Map-style Dataset Pipeline

Dataset: Map-Style Dataset Subclass
- __init__(): Required
  - Load the entire data into the dataset when it is constructed.
  - The entire dataset must be able to be loaded into memory and processed by the CPU without exceeding the limits.
  - It is not suitable for streaming data.
- __getitem__(): Required
  - Map-style fetching method using integer or string keys.
  - If using string keys, a custom Sampler must be supplied.
- __len__(): Optional
  - To sample the data, the Sampler needs this method to get the size of the dataset.
  - A custom Sampler that iterates over the dataset without using this method can only be used to fetch the data one by one and wait for the next one if it is not loading already. This can be useful for certain applications, such as streaming data. However, it is not generally recommended for sampling, as it is inefficient and does not allow you to use PyTorch’s built-in sampling features.
  - Using the IterableDataset class is the best way to deal with streaming data
  - This method is optional for Dataset subclasses, but it is required for most Map-Style Datasets.
- __getitems__(): Optional
  - This method is optional. It can speed up data loading for sampling and batching.
  - A batch of samples can be fetched using a list of integer or string keys.

DataLoader
- __init__(): Constructor
  - Setup dataset, sampler, batching size and more.
  - If there is no custom Sampler or built-in Sampler setup, the built-in sampler will be used over the dataset in a sequential order, without shuffling.
  - Batch_size, shuffle and drop_last for built-in sampler.
  - Batch_size and drop_last for custom sampler.
  - Batch_sampler controls itself.
- __iter__(): Iterator
  - Iterate over the Sampler to load the data in batches.
  - This is the feeding method for models.
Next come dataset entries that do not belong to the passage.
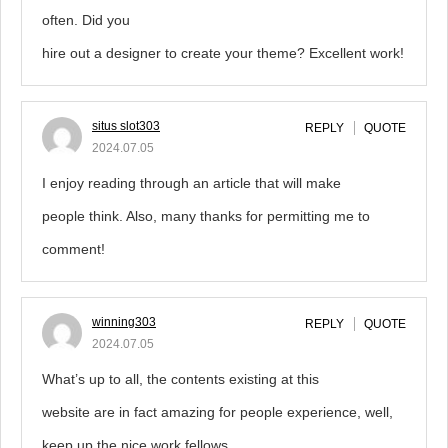
often. Did you
hire out a designer to create your theme? Excellent work!
situs slot303
REPLY
QUOTE
2024.07.05
I enjoy reading through an article that will make
people think. Also, many thanks for permitting me to
comment!
winning303
REPLY
QUOTE
2024.07.05
What’s up to all, the contents existing at this
website are in fact amazing for people experience, well,
keep up the nice work fellows.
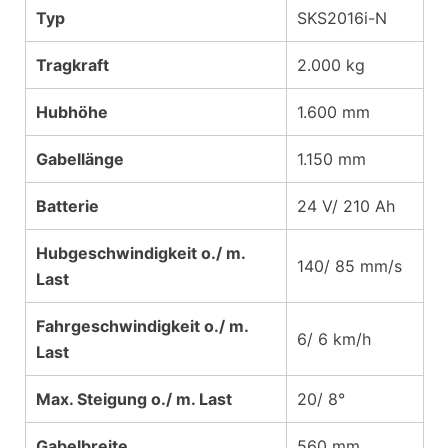
Typ
SKS2016i-N
Tragkraft
2.000 kg
Hubhöhe
1.600 mm
Gabellänge
1.150 mm
Batterie
24 V/ 210 Ah
Hubgeschwindigkeit o./ m.
140/ 85 mm/s
Last
Fahrgeschwindigkeit o./ m.
6/ 6 km/h
Last
Max. Steigung o./ m. Last
20/ 8°
Gabelbreite
560 mm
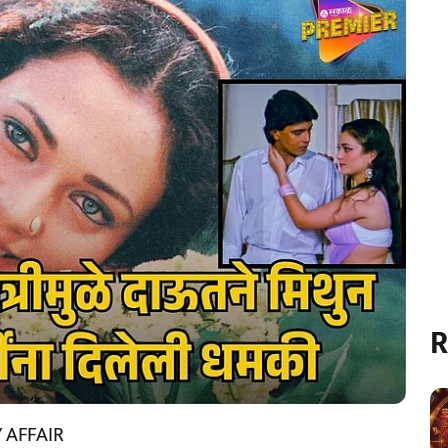
R
 AFFAIR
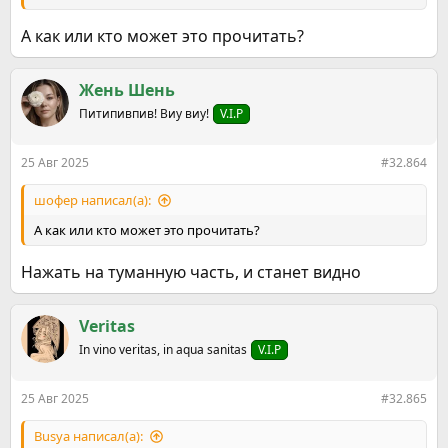
А как или кто может это прочитать?
Жень Шень
Питипивпив! Виу виу!
V.I.P
25 Авг 2025
#32.864
шофер написал(а):
А как или кто может это прочитать?
Нажать на туманную часть, и станет видно
Veritas
In vino veritas, in aqua sanitas
V.I.P
25 Авг 2025
#32.865
Busya написал(а):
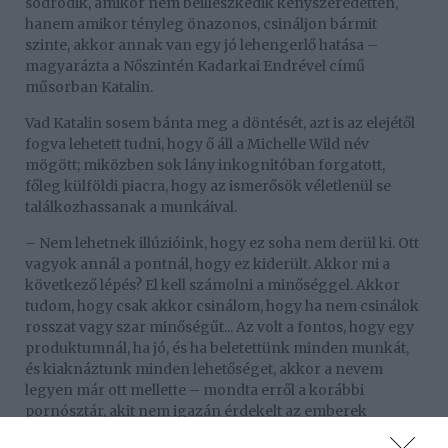
sodródik, amikor nem beilleszkedik kényszeredetten,
hanem amikor tényleg önazonos, csináljon bármit
szinte, akkor annak van egy jó lehengerlő hatása –
magyarázta a Nőszintén Kadarkai Endrével című
műsorban Katalin.
Vad Katalin sosem bánta meg a döntését, azt is az elejétől
fogva lehetett tudni, hogy ő áll a Michelle Wild név
mögött; miközben sok lány inkognitóban forgatott,
főleg külföldi piacra, hogy az ismerősök véletlenül se
találkozhassanak a munkáival.
– Nem lehetnek illúzióink, hogy ez soha nem derül ki. Ott
vagyok annál a pontnál, hogy ez kiderült. Akkor mi a
következő lépés? El kell számolni a minőséggel. Akkor
tudom, hogy csak akkor csinálom, hogy ha nem csinálok
rosszat vagy szar minőségűt... Az volt a fontos, hogy egy
produktumnál, ha jó, és ha beletettünk minden munkát,
és kiaknáztunk minden lehetőséget, akkor a nevem
legyen már ott mellette – mondta erről a korábbi
pornósztár, akit nem igazán érdekelt az emberek
véleménye.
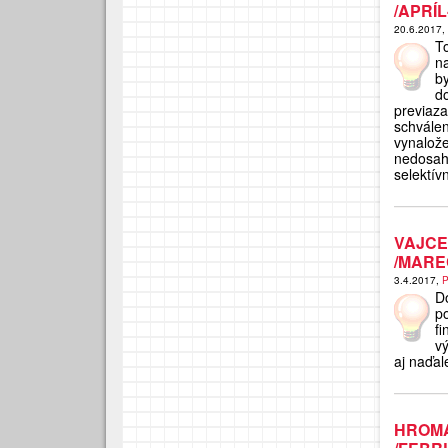
/APRÍL
20.6.2017,
T
na
by
d
previaza
schvále
vynalož
nedosah
selektív
VAJC
/MAREC
3.4.2017,
P
D
p
f
v
aj naďal
HROMA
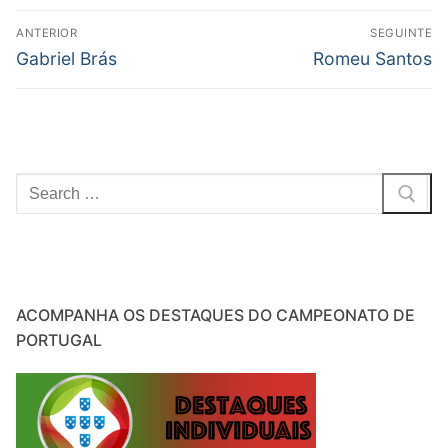
Navegação
ANTERIOR
SEGUINTE
de
Previous
Next
Gabriel Brás
Romeu Santos
post:
post:
artigos
Pesquisar
por:
ACOMPANHA OS DESTAQUES DO CAMPEONATO DE
PORTUGAL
Sampler: Optional Subclass
- __init__(): Optional
  - Setup dataset and get the size of the dataset.
- __iter__(): Required
  - Custom sampling strategy and fetch the samples from dataset.
  - Custom multi-workers processing is used here to speed up data loading. However, the overall memory usage is the number of workers multiplied by the size of the parent process. Therefore, be careful of memory usage when loading a lot of data into the dataset.
- If a built-in sampler has been set up and passed to Dataloader, Dataloader iterates sampler’s __iter__() method to fetch the samples.

Iterable-style Dataset Pipeline

flowchart LR Source--iter-->IterableDataset subgraph IterableDataset Loading end IterableDataset--iter-->DataLoader subgraph DataLoader direction TB Batching-->Feeding end DataLoader--iter-->Model

Iterable-style Dataset Pipeline

IterableDataset: Iterable-style Dataset Subclass
- __init__(): Optional
- __iter__(): Required
  - For data that cannot be loaded into memory all at once, such as streaming data, large data, or CPU-intensive data, use this method to manage the data loading process.
  - Custom multi-workers processing is used here to speed up data loading.
  - Build your own strategy to split the original data into parts, control the data loading speed, and adapt the batching to the feeding process speed.
  - Develop your own sampling strategy to load the different parts of the data from multiple workers.

DataLoader
- __init__(): Constructor
  - Setup dataset, batching size , num_workers and more.
- __iter__(): Iterator
  - Iterate over the IterableDataset to load the data in batches from all workers.
  - This is the feeding method for models.